_WORK ITEM 1_
The Christmas Eve essay says that several recent Christmas Eves were shut down early. Using the essay, explain why this happened.
_WORK ITEM 2_
Answer these questions from the Christmas Eve essay.
(a) What dish does Mom bring, and what is it served in?
(b) Where are the carols sung first, before the family goes outside?
(c) What ailment marked one particularly uncomfortable yule?
_WORK ITEM 3_
Write out the part of the Christmas Eve essay between "And there is" and "in Christmas’s past.", inclusive.

_GIVEN TEXT_
- - - -

By Kris Woll
Like many families, my family keeps several Christmas Eve traditions. There is the array of treats, brought by each of us to share, with a few new recipes appearing annually amidst certain staples – Mom’s meatballs in a little crockpot, almond bark pretzels in a holiday tin. There are the Christmas carols sung – off key, off tempo – first around the piano and then, after bundling up in hats and mittens and boots and coats, in the yards of kind neighbors, neighbors who actually open their doors in that frigid air to listen to us croon. They always clap when we finish, and I understand why.
And there is one other, a tradition kept year after year, season after season, a staple of our holiday fest, something that lasts longer than anything else we share in the glow of that one holiday night …
You know the tradition, right? The exchange of germs. The sharing of bugs. The passing of the virus. There were at least three years in recent memory shut down early due to stomach flu, and one particularly uncomfortable yule featuring lice. Other ailments – sore throats, sinus infections, standard-issue colds – have made an also made an appearance in Christmas’s past.

- - - -

_EXTRACTED INFORMATION_

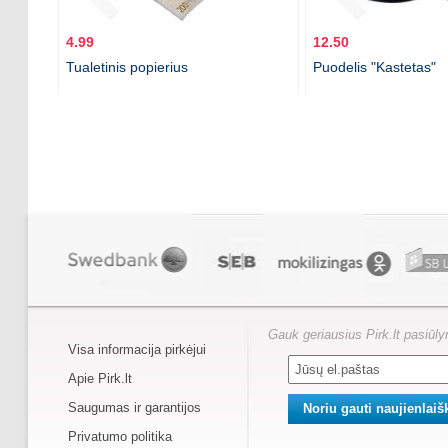
4.99
12.50
Tualetinis popierius
Puodelis "Kastetas"
Gauk geriausius Pirk.lt pasiūl
Visa informacija pirkėjui
Apie Pirk.lt
Saugumas ir garantijos
Privatumo politika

- - - -

_WRITTEN ANSWER 1_
At least three of those Christmas Eves were shut down early because of stomach flu.

_WRITTEN ANSWER 2_
(a) Meatballs, in a little crockpot.
(b) Around the piano.
(c) Lice.

_WRITTEN ANSWER 3_
And there is one other, a tradition kept year after year, season after season, a staple of our holiday fest, something that lasts longer than anything else we share in the glow of that one holiday night …
You know the tradition, right? The exchange of germs. The sharing of bugs. The passing of the virus. There were at least three years in recent memory shut down early due to stomach flu, and one particularly uncomfortable yule featuring lice. Other ailments – sore throats, sinus infections, standard-issue colds – have made an also made an appearance in Christmas’s past.